Friday, September 7, 2007

Jonah was not an asparagus!

That is one of those things that I never imagined myself saying as a parent. This week in our Bible story book I have been reading to Peter and Kate about Jonah. This morning we were going over the main parts of the story and I said something about the ship's master waking Jonah up during the storm, telling him to pray to his God. Then Kate said, "no, something in his pillow woke him up." As it turns out, in the Veggie Tales movie, a worm in Jonah's pillow woke him up. So I had to remind Kate that Veggie Tales don't tell us exactly how things actually happened. We continued on with our review because we were planning to draw a picture timeline of the main events. A few minutes later, as we bagan to draw I was confused as to why Kate chose a bright green marker to draw Jonah. Then I noticed that her Jonah had a long narrow body. Suddenly it dawned on me! Her vision of the true events of the life of Jonah- and many others- is skewed by Veggie Tales! Why would I have ever thought that a young child should actually be able to determine the difference between the truth of scripture and a movie that mixes God's truth with talking vegetables! Do we ban Veggie Tales completely after allowing them for almost 6 years and receiving many of them as gifts? I wish I had thought this through before my children were able to become confused by them! On one hand, you may think they are creative, harmless, clean, character lessons.
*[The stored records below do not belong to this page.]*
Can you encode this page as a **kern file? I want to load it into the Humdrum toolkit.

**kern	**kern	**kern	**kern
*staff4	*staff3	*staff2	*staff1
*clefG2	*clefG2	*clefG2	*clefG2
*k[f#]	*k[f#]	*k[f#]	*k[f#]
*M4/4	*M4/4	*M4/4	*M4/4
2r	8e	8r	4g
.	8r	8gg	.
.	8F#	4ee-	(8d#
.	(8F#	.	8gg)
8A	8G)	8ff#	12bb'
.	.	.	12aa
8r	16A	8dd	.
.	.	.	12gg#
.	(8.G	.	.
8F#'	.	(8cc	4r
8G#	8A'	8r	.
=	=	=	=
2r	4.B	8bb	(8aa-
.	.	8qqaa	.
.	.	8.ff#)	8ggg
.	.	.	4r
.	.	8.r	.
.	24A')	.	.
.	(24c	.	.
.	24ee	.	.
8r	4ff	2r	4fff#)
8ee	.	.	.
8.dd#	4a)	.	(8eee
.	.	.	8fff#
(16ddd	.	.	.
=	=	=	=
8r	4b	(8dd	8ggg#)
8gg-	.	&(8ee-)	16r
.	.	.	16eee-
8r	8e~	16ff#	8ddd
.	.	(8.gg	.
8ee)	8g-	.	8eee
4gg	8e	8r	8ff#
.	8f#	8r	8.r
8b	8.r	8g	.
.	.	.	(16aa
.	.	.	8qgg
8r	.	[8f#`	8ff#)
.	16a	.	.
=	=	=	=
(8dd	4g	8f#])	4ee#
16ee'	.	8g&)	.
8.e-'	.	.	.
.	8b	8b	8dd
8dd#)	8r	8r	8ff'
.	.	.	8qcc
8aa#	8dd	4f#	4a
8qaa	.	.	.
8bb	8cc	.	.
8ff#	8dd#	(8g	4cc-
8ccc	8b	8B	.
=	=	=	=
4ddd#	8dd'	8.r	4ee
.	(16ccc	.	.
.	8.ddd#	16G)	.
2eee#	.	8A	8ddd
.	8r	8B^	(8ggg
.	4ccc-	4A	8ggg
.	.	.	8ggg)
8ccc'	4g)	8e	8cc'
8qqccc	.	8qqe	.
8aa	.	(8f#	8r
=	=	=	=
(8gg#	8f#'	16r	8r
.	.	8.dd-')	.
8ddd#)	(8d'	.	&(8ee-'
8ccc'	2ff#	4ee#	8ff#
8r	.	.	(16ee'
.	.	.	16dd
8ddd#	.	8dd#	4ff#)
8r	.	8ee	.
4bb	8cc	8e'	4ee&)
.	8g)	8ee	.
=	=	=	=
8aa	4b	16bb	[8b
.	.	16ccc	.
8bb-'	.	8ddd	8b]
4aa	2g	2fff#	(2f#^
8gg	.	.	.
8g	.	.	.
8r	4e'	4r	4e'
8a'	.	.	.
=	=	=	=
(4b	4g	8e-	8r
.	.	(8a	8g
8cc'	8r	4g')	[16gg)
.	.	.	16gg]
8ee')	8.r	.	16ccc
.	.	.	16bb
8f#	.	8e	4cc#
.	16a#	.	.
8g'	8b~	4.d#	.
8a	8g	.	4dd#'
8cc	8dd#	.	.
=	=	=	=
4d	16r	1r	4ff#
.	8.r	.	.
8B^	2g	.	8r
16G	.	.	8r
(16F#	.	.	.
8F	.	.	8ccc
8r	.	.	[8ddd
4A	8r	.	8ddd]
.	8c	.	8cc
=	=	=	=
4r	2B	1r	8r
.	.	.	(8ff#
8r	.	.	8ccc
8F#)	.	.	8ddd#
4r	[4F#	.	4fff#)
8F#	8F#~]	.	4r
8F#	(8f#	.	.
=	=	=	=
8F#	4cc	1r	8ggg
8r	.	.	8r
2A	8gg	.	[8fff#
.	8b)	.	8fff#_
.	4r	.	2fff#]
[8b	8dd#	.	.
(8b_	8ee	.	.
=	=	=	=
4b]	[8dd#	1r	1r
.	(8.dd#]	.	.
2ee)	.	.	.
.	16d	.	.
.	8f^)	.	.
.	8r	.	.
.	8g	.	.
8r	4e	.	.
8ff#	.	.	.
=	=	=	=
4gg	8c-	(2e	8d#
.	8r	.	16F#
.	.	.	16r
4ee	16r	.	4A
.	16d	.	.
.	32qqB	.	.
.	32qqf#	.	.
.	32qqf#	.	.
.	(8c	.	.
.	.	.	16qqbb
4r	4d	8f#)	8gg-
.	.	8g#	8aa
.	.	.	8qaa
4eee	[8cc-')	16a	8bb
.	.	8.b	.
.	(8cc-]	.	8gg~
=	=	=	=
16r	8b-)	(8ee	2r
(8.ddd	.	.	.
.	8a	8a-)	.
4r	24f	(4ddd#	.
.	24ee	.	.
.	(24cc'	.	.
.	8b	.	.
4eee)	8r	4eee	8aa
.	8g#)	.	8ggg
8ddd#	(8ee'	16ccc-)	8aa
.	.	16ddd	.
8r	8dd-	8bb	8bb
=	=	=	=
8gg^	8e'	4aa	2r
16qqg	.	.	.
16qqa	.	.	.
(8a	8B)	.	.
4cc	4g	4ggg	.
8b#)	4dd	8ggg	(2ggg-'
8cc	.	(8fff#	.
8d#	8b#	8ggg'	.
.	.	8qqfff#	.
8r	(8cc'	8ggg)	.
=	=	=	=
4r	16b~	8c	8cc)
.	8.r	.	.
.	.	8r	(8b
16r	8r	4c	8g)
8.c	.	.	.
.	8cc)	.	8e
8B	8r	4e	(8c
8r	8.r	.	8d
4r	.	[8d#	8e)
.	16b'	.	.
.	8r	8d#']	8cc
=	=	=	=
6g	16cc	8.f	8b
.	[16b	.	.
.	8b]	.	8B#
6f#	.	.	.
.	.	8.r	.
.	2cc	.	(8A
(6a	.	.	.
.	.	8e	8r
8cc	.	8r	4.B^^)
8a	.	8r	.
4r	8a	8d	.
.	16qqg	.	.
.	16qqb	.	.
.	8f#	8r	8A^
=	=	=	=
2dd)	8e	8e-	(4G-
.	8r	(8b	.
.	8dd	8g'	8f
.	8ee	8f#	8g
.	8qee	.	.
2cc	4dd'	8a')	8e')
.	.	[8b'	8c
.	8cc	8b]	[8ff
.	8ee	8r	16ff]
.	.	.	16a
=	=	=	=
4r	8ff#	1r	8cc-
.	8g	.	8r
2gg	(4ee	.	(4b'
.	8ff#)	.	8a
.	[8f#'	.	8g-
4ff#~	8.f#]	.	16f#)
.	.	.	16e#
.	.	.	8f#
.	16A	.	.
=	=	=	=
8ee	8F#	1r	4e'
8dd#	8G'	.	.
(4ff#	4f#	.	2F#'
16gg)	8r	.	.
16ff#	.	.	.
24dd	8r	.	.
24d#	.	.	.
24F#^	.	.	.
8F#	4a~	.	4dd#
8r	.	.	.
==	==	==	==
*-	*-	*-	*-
But do I really want my child to think that Jonah was an asparagus or Gideon was a tuba playing cucumber?!

4 comments:

Jeff said...

Isn't it amazing that something can seem so harmless and then when the practical application of learning comes into place it can be very suspect!

Daddy

Karen Sue said...

Mom says "Let's cook them Veggietales"

Racine said...

Well, I'm glad that you had this realization so that I can learn from it with our family someday :-)

Moggy said...

I just love Vegetails. I was so careful to Not confuse my daughter with "Santa" "The Easter Bunny" and "The Tooth Fairy" and then just playing I told her other things not thinking she would take me serious.

I think you will be able to explain it as they grow. You might make up some characters of your own family, so they can understand how a story about real people could be told with vegetables or something like that.